DATASET EXCERPT:
────────────────

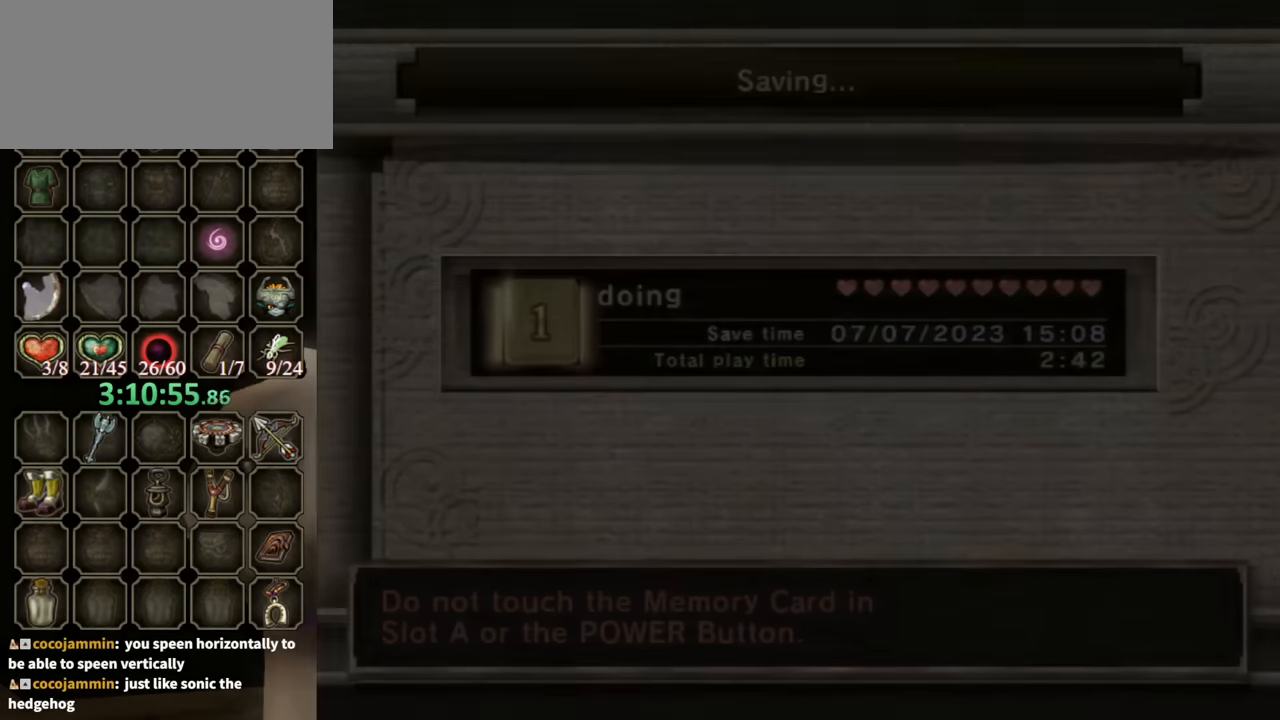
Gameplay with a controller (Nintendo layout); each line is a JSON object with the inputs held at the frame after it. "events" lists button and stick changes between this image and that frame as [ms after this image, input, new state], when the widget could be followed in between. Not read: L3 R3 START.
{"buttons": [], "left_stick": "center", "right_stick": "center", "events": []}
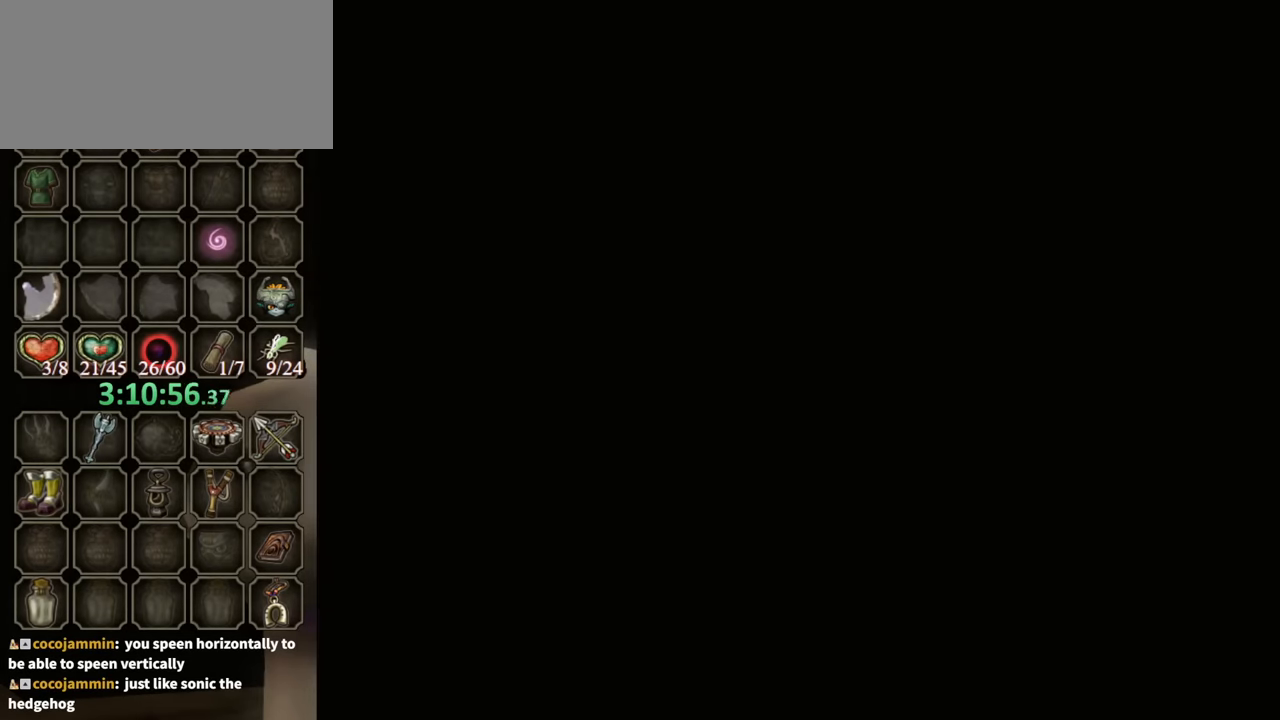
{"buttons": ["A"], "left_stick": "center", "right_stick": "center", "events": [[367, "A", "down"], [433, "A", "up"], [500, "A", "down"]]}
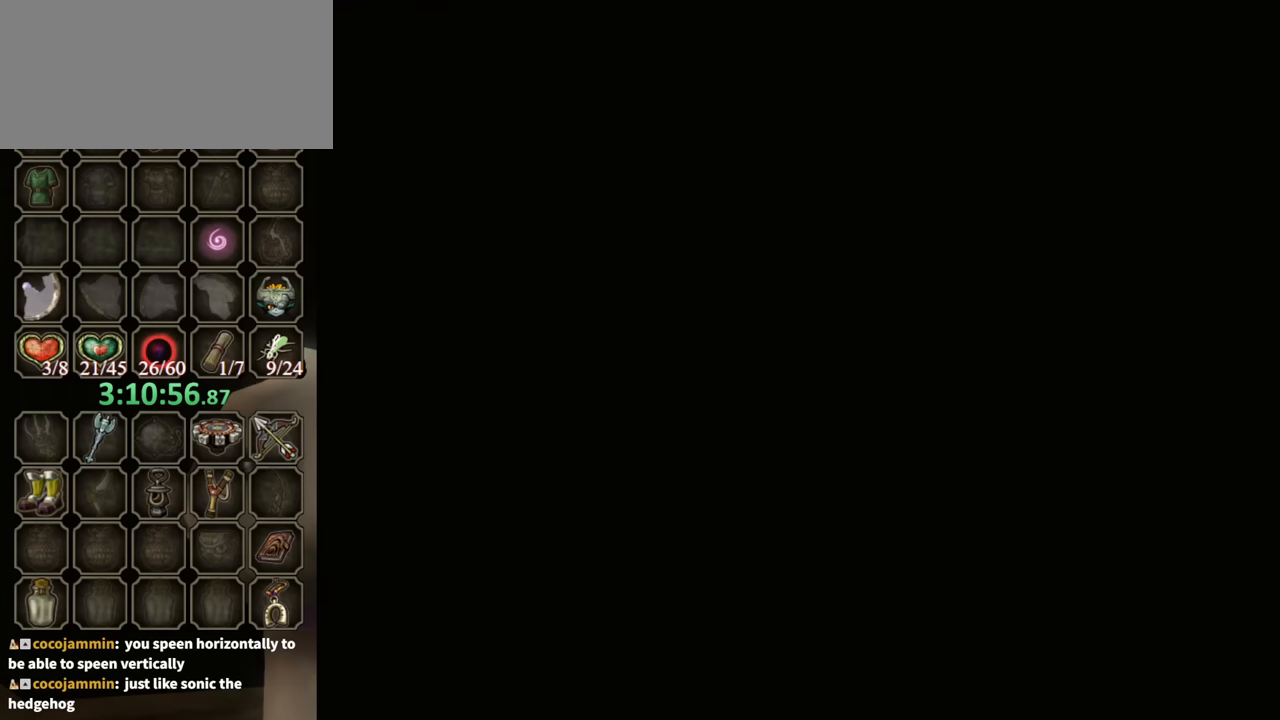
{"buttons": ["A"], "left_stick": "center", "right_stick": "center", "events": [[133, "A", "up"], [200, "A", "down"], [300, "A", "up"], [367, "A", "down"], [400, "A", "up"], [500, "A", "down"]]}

────────────────

INSTRUCTIONS TO FOLLOW: Go through the listing above and copy each line in which the string "down" is found.

REPLY TO THE TASK:
{"buttons": ["A"], "left_stick": "center", "right_stick": "center", "events": [[367, "A", "down"], [433, "A", "up"], [500, "A", "down"]]}
{"buttons": ["A"], "left_stick": "center", "right_stick": "center", "events": [[133, "A", "up"], [200, "A", "down"], [300, "A", "up"], [367, "A", "down"], [400, "A", "up"], [500, "A", "down"]]}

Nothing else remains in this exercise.